- **TASK A**
Please retype the stretch of the Nyssa reminiscence below from "Family history and" through "Daniels Price’s father.", leaving the data untouched.
- **TASK B**
List each person the Nyssa reminiscence below identifies by both a first name and a surname.
- **TASK C**
According to the Nyssa reminiscence below, where did Mel Thompson move with his family in the mid 30's?

- **PROVIDED PASSAGE**
———

Suppose it would be the experience of the riverboat pilot which would teach you even more closely to watch the details of the water. The slightest quiver could mean life or death. Just his assumed name of Mark Twain shows a certain yearning.
Earlier this week I was able to pick the brain of a man who I found to be very fascinating. A silent man in the past, but who gave voice this week. I wanted to hear his story. So I started to inquire and found some wonderful stories.
Having William Borah fresh on my mind, I was thinking of the honour of the President of the United States coming to visit you in your home state. Senator Borah toured with him and introduced him to all audiences that he was presented before. For some reason this has really lingered with me the past weeks. President Roosevelt paying one of the greatest honours to a man of the opposite party. President Franklin Roosevelt went to Republican Idaho and toured with its Senator. It also showed the distinction of Senator Borah. This really has hit home with the latest election.
So it was with greatest delight that I wandered through the mind and history of Mel Thompson. Learning he moved with his family to Nyssa, Oregon in the mid 30’s. They moved up there and basically homesteaded a new territory. Knowing many of my own family would move to that same area within the next 10 years I really sought to pick his brain.
Family history and my delving into history met ironically in the mind of Mel. He told of the experience when he was still in school that the President of the United States came to town. Yes sir, little Nyssa, Oregon welcomed the President. I knew who one of the men was who traveled with him, the same Senator Borah.
These stories come to life for me when I can go to the places these events happened. But they come so much more alive when I know a person and can learn from firsthand experience. Like sitting on the porch of the Price home in Malad, Idaho where Senator Borah visited with Helen Daniels Price’s father.
Having been to Nyssa several times in my life, the latest just in 2005 when I traveled out there with a visit to Parma. The Amalgamated Sugar Factory, with which Dad was closely tied for a good 25 years. Cannot forget the Sharp family members who moved, and some of which still live in Malheur County. The Fort Boise replica is not far away either. Oh, and the elusive Rhoda Christensen Davenport Pappas Halan who wrote letters from there, but that is the end of the story. I have found no more.

———

- **DATASET CONTENT**
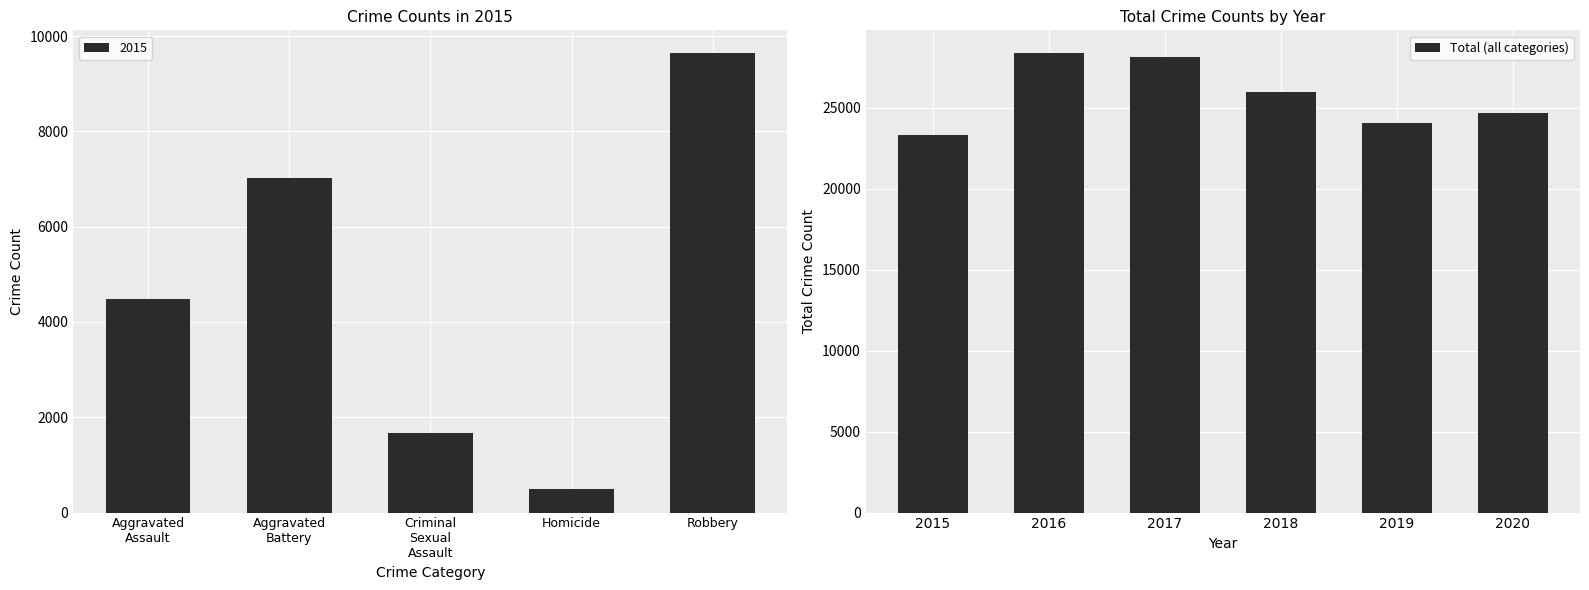

Are the bars grouped side by side (vs. stacked)?

No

———

- **YOUR RESPONSE A**
Family history and my delving into history met ironically in the mind of Mel. He told of the experience when he was still in school that the President of the United States came to town. Yes sir, little Nyssa, Oregon welcomed the President. I knew who one of the men was who traveled with him, the same Senator Borah.
These stories come to life for me when I can go to the places these events happened. But they come so much more alive when I know a person and can learn from firsthand experience. Like sitting on the porch of the Price home in Malad, Idaho where Senator Borah visited with Helen Daniels Price’s father.

- **YOUR RESPONSE B**
Mark Twain
William Borah
Franklin Roosevelt
Mel Thompson
Helen Daniels Price
Rhoda Christensen Davenport Pappas Halan

- **YOUR RESPONSE C**
Nyssa, Oregon.